Personal information
- Full name: John Rune Eriksson
- Date of birth: 12 March 1929
- Place of birth: Stockholm, Sweden
- Date of death: 24 March 2020 (aged 91)
- Position(s): Forward

Youth career
- Värtans IK

Senior career*
- Years: Team / Apps / (Gls)
- 1948–1950: Värtans IK
- 1951–1960: Djurgårdens IF / 120 / (69)
- Vällingby AIK

International career
- 1951–1955: Sweden / 10 / (9)
- 1955: Sweden B / 1 / (1)

Managerial career
- 1961: Ängby SK
- Vällingby AIK (playing manager)
- 1967–1968: IF Brommapojkarna
- 1969–1971: IF Brommapojkarna (youth coach)
- 1972: Ängby IF

= John Eriksson (footballer) =

Swedish footballer and manager (1929–2020)

John Rune "Jompa" Eriksson (12 March 1929 – 24 March 2020) was a Swedish footballer and manager who most notably played as a forward for Djurgårdens IF. A full international between 1951 and 1955, he won ten caps for the Sweden national team and scored nine goals.

==Club career==
Eriksson made his senior team debut for Värtans IK in 1948. He moved to Djurgården and made his debut in a 3–1 win against GAIS on 29 July 1951. With Djurgården, he won the Allsvenskan in 1954–55 and 1959.

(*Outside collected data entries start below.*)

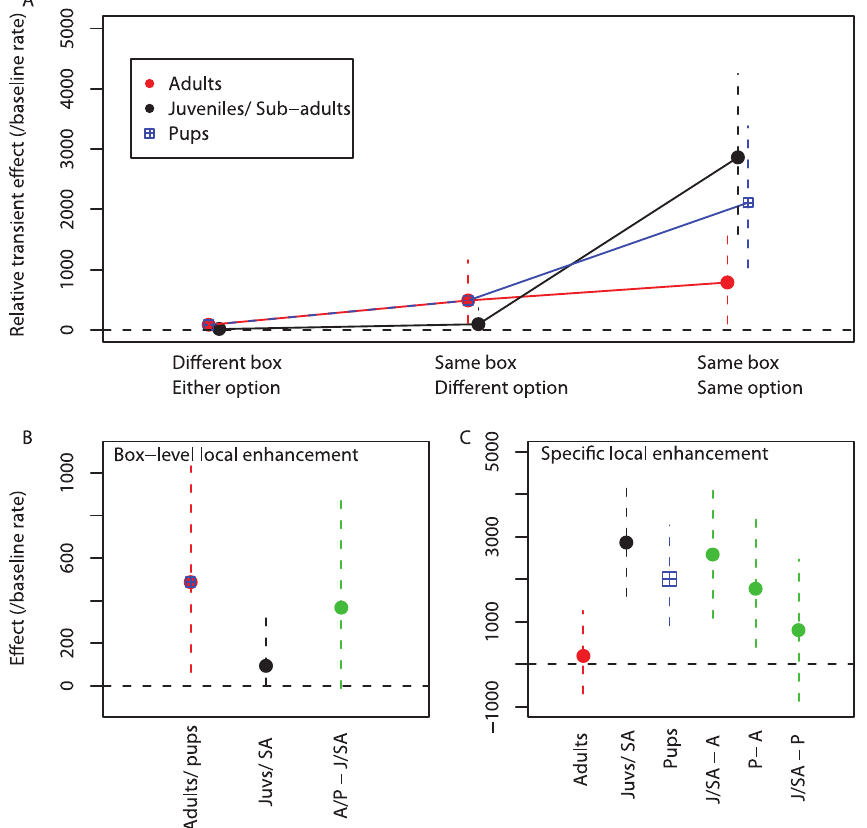
Figure 3. Estimated transient effects. A) Estimated size of the transient increase in rate of interaction at each option immediately following observation, for different age classes of meerkats (taken from the final model). These effects are decomposed into B) box-level local enhancement, influencing rate of interaction with both options at the manipulated box; and C) specific local enhancement, further influencing rate of interaction with the manipulated option. Estimates are the median of the posterior distribution, scaled relative to the estimated median baseline rate of interaction with the flap option. Error bars give the 95% highest posterior density (HPD) interval. Green points and error bars give the estimates of the difference in effect size between different age classes, where A=adult; J/SA= juveniles and sub-adults;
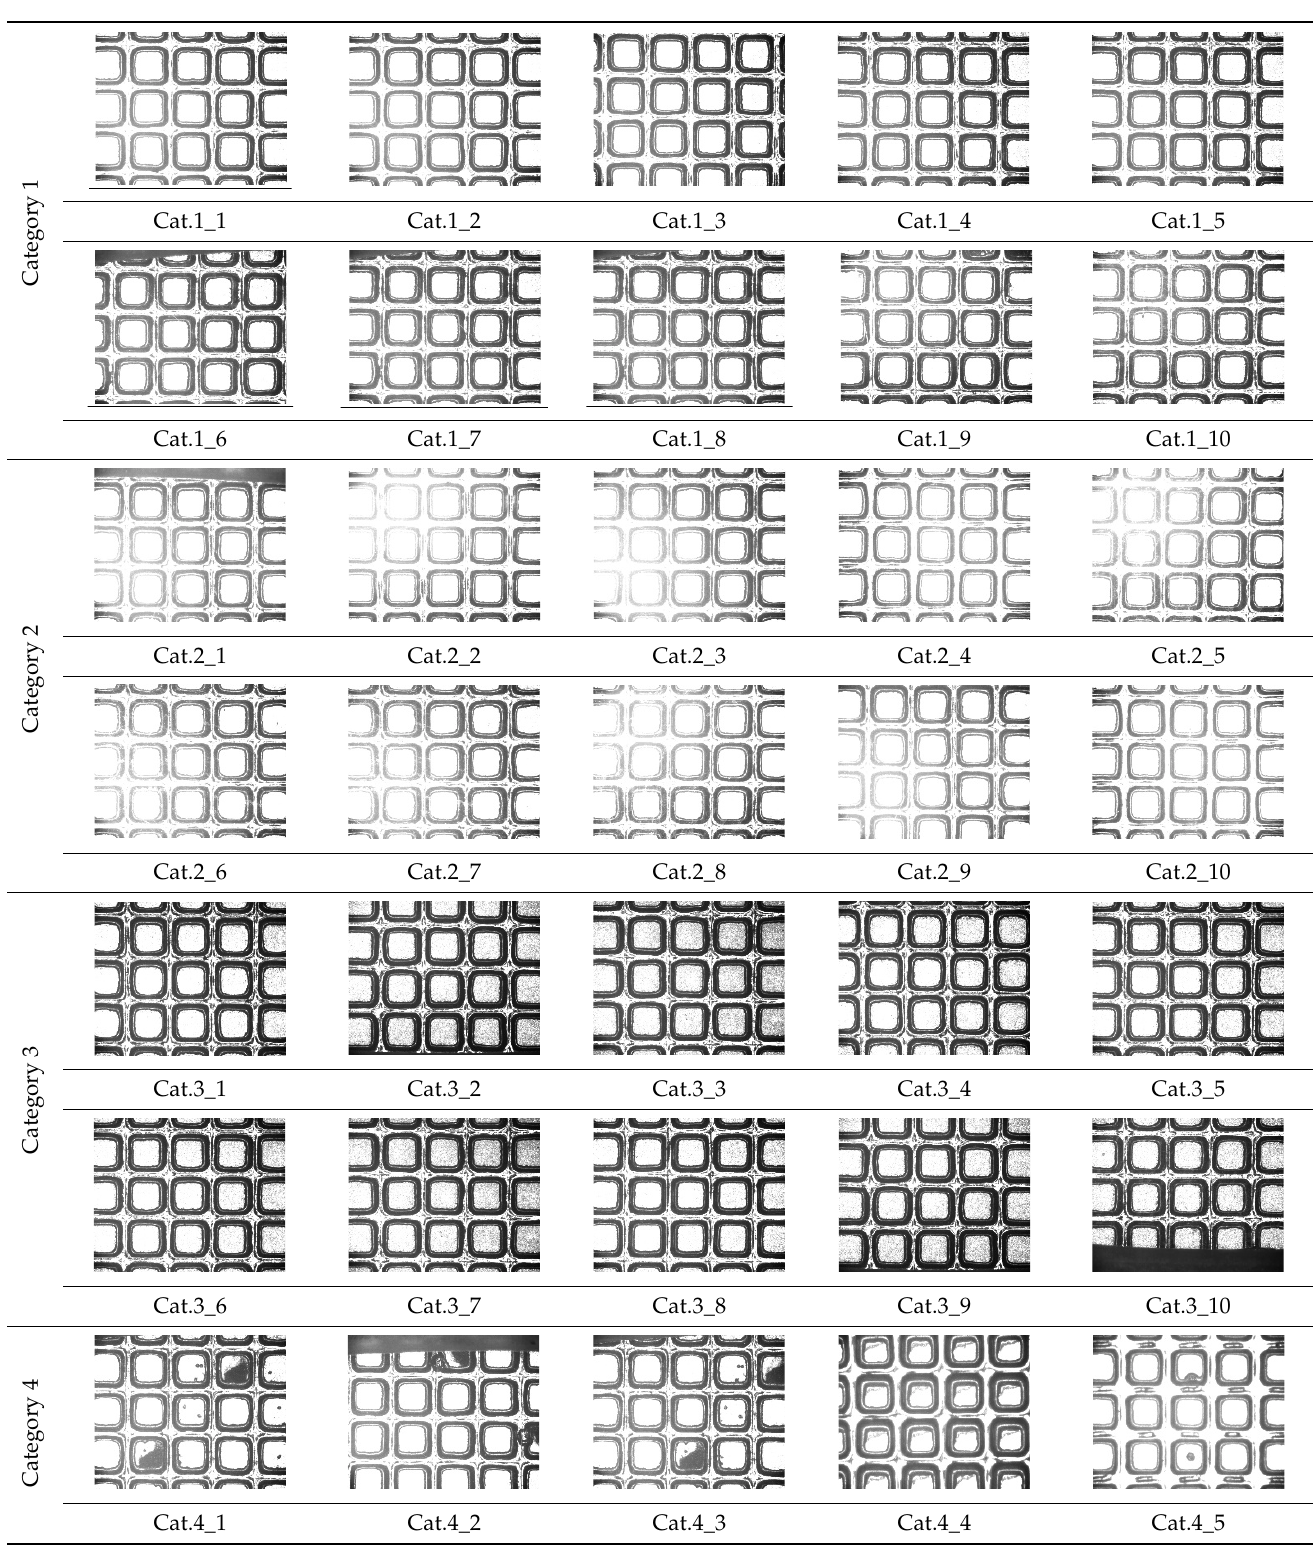
Table 1. Part of the wafer images.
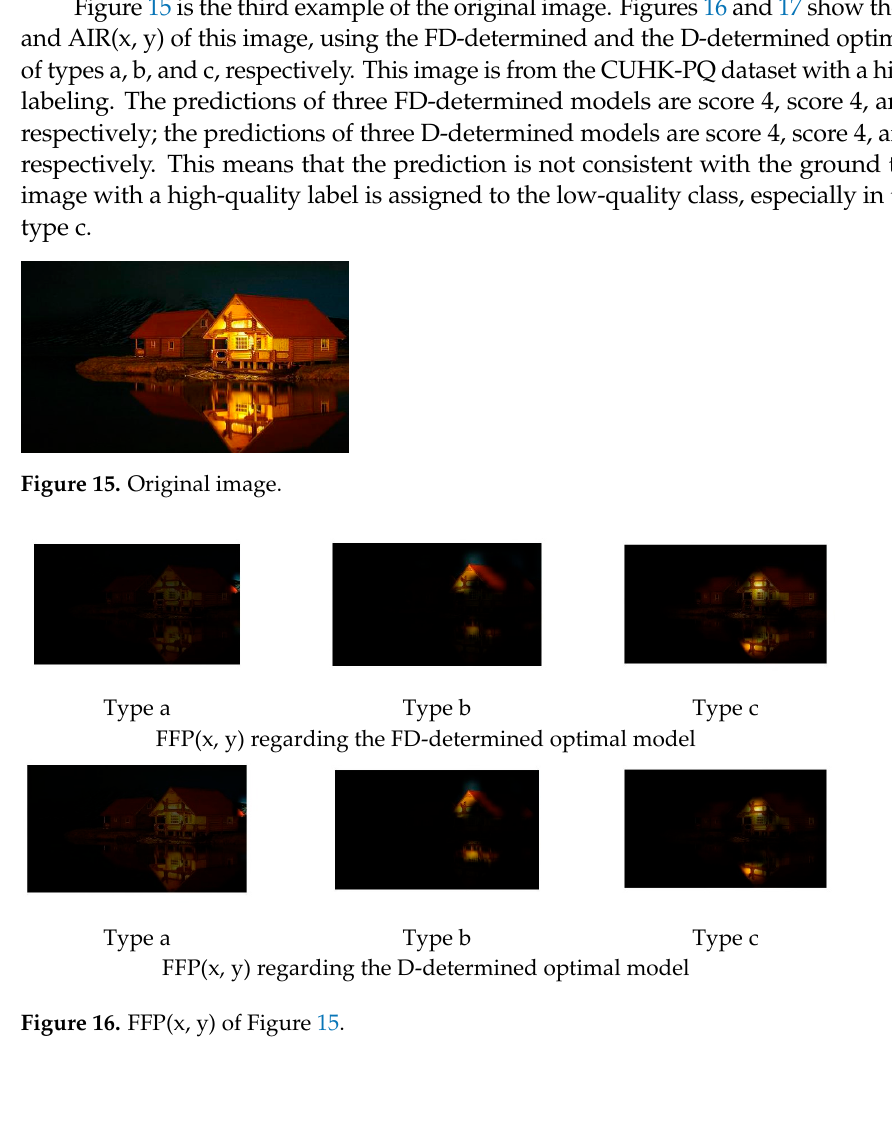
Figure 16. FFP(x, y) regarding the D-determined optimal model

== International career ==
He made his international debut in the 1948–51 Nordic Football Championship match against Finland national football team. In total, he made ten appearances and scored nine goals.

==Management career==
After his Djurgårdens years, Eriksson became playing manager for Vällingby AIK. Later, he was manager for IF Brommapojkarna.